ABB in the UK is one of the largest contributors to the group’s operating profits. Last year the UK benefited from a number of orders for combined-cycle power plants while Adtranz in the UK did well, notching up 400 vehicle orders and options for a further 800 rolling stock units.
Although the company does not publish figures for each country, Eric Drewery, head of ABB UK, says that in 1997 ABB (including its 50% share of rolling stock company Adtranz) received orders worth £2.2bn, revenue of £1.8bn and created earnings ahead of budget. It has 13,000 employees in the UK.
And ABB has ambitious growth plans. Drewery says its UK operation ‘should be twice the size it is now within three years’.
Growth will be achieved through the now established mixture or internal organic growth and selective acquisitions especially in the industrial services area.’
He continues: ‘We have added 11 companies to the group in the last 16 months including Rolls-Royce’s boiler maker, International Combustion and should be announcing further acquisitions shortly. There are a lot of opportunities.’

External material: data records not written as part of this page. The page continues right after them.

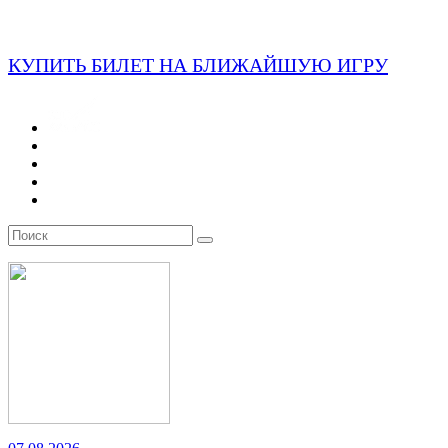
КУПИТЬ БИЛЕТ НА БЛИЖАЙШУЮ ИГРУ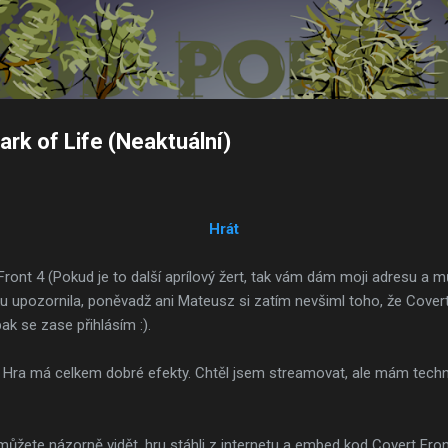
Přeskočit na hlavní obsah
ark of Life (Neaktuální)
Hrát
Front 4 (Pokud je to další aprílový žert, tak vám dám moji adresu a m
ku upozornila, poněvadž ani Mateusz si zatím nevšiml toho, že Cove
 pak se zase přihlásím :).
k. Hra má celkem dobré efekty. Chtěl jsem streamovat, ale mám tech
můžete názorně vidět, hru stáhli z internetu a embed kod Covert Fron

For ABB, says Drewery ‘cash is rarely a problem. The main challenge is finding sufficient quality management to run the new businesses.’
It has set up a group at head-quarters to develop a pool of high-quality managers.
ABB was formed 10 years ago through the merger of Asea of Sweden and BBC Brown Boveri of Switzerland. Each parent company has a 50% stake in the company which is registered in Switzerland and reports in US dollars.
It has since grown through acquisitions, joint ventures and internal expansion from a Eurocentric company with $18m orders and 170,000 employees to a global group with a 213,000-strong workforce generating orders of $35bn.
Lindahl has put much store in expansion into Asia. But he knows the region’s infrastructure problems will not go away and is confident that now is a good time to invest.
ABB’s positive approach to the challenges and opportunities in Asia is one that trade and industry secretary Margaret Beckett is promoting, and one that UK-based companies with ambitious plans for the area cannot afford to ignore.